* Text section:

——————————

In a sustainable building, the architecture itself is intended to provide comfort for its occupants.

A passive solar building is designed to maximize the use of natural systems to maintain thermal comfort for the occupants.  The overall goal of passive solar strategies is to successfully integrate the site, the local climate, the sun, and local materials in order to minimize dependence on external energy sources. Here at the Solar Concept House compound, although both residences feature high capacity forced air furnaces which cycle on as needed in winter, mostly at night, passive systems were incorporated into the design of both solar residences that not only save resources, but celebrate the process as well.

In passive solar design -- part of the modern "green building" movement -- windows, walls, and floors are made to collect, store and distribute solar energy in the form of heat in winter (passive solar heating), and reject solar heat in summer (passive solar cooling).  

This is called "passive" solar design (or "climatic" design) because, unlike "active" solar design (e.g., photovoltaic (PV) solar roof panels, mechanical systems, water tanks, wind turbines, etc.), passive solar systems do not require the use of mechanical or electrical devices, fans, pulleys, pumps, etc.  

The term "passive" implies a conceptually simple approach that uses few, if any, moving parts or input energy.  Among many other benefits, the house is far quieter and more restful as a result, compared with conventional houses.

There is nothing to maintain, nothing to wear out or break, and harmful pollution or waste byproducts are drastically reduced.  By way of illustration, in passive solar design, thermally insulated windows serve as the solar collector.   In active solar design, solar panels collect the sun's energy, converting photons to electrons, i.e., converting sunlight to direct current (DC) electricity.  Most active systems also include alternating current (AC) inverters, and some include batteries for storage.  Active solar houses that are "off the grid" also typically depend on gas-powered backup generators for times when sun isn't plentiful.

——————————

* Work to complete:
[a] Retype the passage on passive solar design from "In passive solar" to "(passive solar cooling).".
[b] Write a continuation of the passive solar design passage, picking up after its final sentence.

* The data:
——————————

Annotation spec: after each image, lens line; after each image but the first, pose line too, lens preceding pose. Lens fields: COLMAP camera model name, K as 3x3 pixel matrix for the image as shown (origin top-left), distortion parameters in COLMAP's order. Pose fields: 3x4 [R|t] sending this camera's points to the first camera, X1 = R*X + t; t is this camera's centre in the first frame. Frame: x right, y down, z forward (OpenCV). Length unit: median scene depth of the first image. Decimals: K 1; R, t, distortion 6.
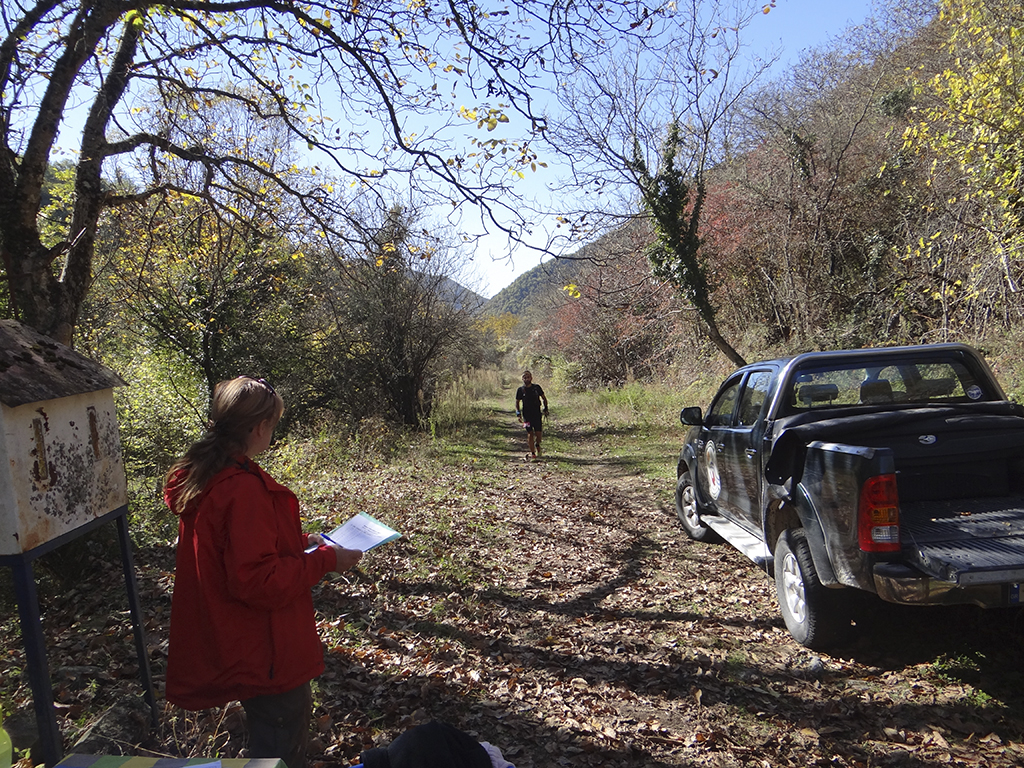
lens RADIAL K [[804.0, 0, 512.0], [0, 804.0, 384.0], [0, 0, 1]] dist [0.000554, -0.000035]
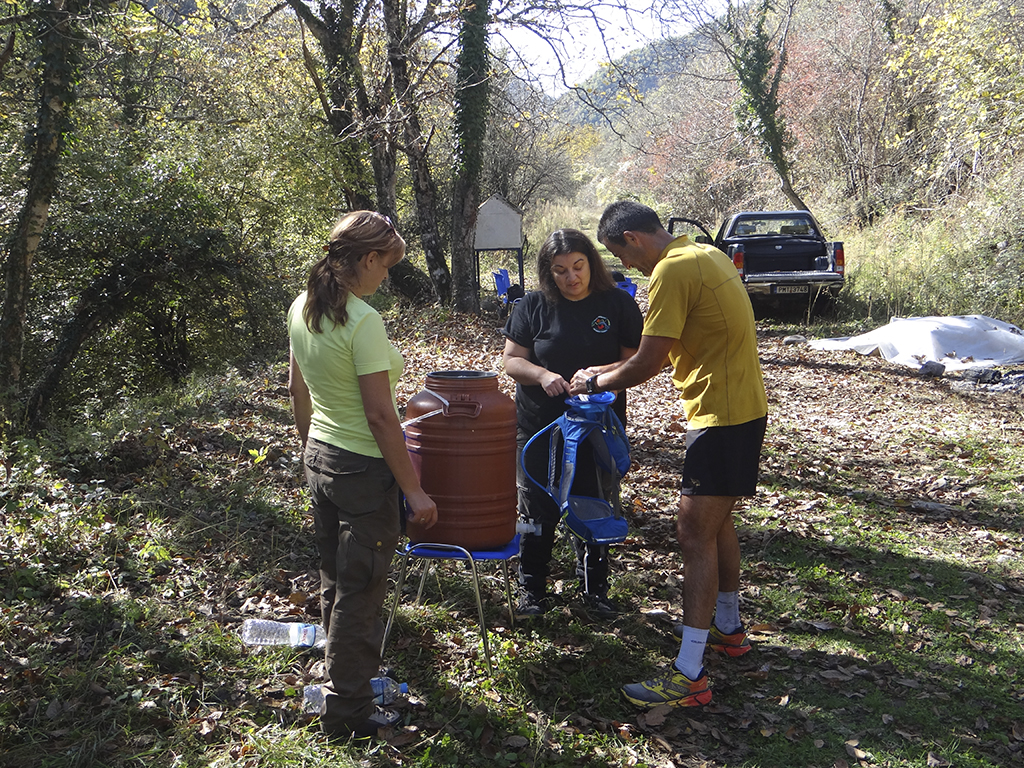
lens RADIAL K [[1136.9, 0, 512.0], [0, 1136.9, 384.0], [0, 0, 1]] dist [0.011551, 0.007290]
pose [[0.996650, 0.062530, -0.052715, -0.030645], [-0.054570, 0.988523, 0.140870, 0.007547], [0.060919, -0.137522, 0.988624, -0.646194]]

——————————

* Answer set:
[a]
In passive solar design -- part of the modern "green building" movement -- windows, walls, and floors are made to collect, store and distribute solar energy in the form of heat in winter (passive solar heating), and reject solar heat in summer (passive solar cooling).

[b]
The central philosophy behind passive solar design is to design a "planet-friendly" building in harmony with nature, and with all the natural resources of the site.  As with all green building design and construction, passive solar design is intended to create environmentally friendly and resource-efficient buildings.   Compared to conventional construction, passive solar buildings are far more environmentally responsible, and offer far greater sustainability.

Passive solar design involves a holistic approach to architecture, integrating systems based on reliable scientific principles such as thermodynamics.  Careful arrangement of rooms completes the picture in designing the ideal passive solar home.  At the Main House, additional options for configuring and reconfiguring the floorplan were added by designing a "flexible floorplan of movable walls," discussed in more detail on the Main House page.

Among the goals in designing an effective passive solar building -- commercial or residential -- is to best take advantage of the local climate, and the sun path, i.e., various aspects of the sun at different times of day, and in different seasons, as relates to the buildings.   Some of these design elements include window placement, orientation, size, and "glazing" or glass type, thermal insulation, thermal mass, and shading for warm days.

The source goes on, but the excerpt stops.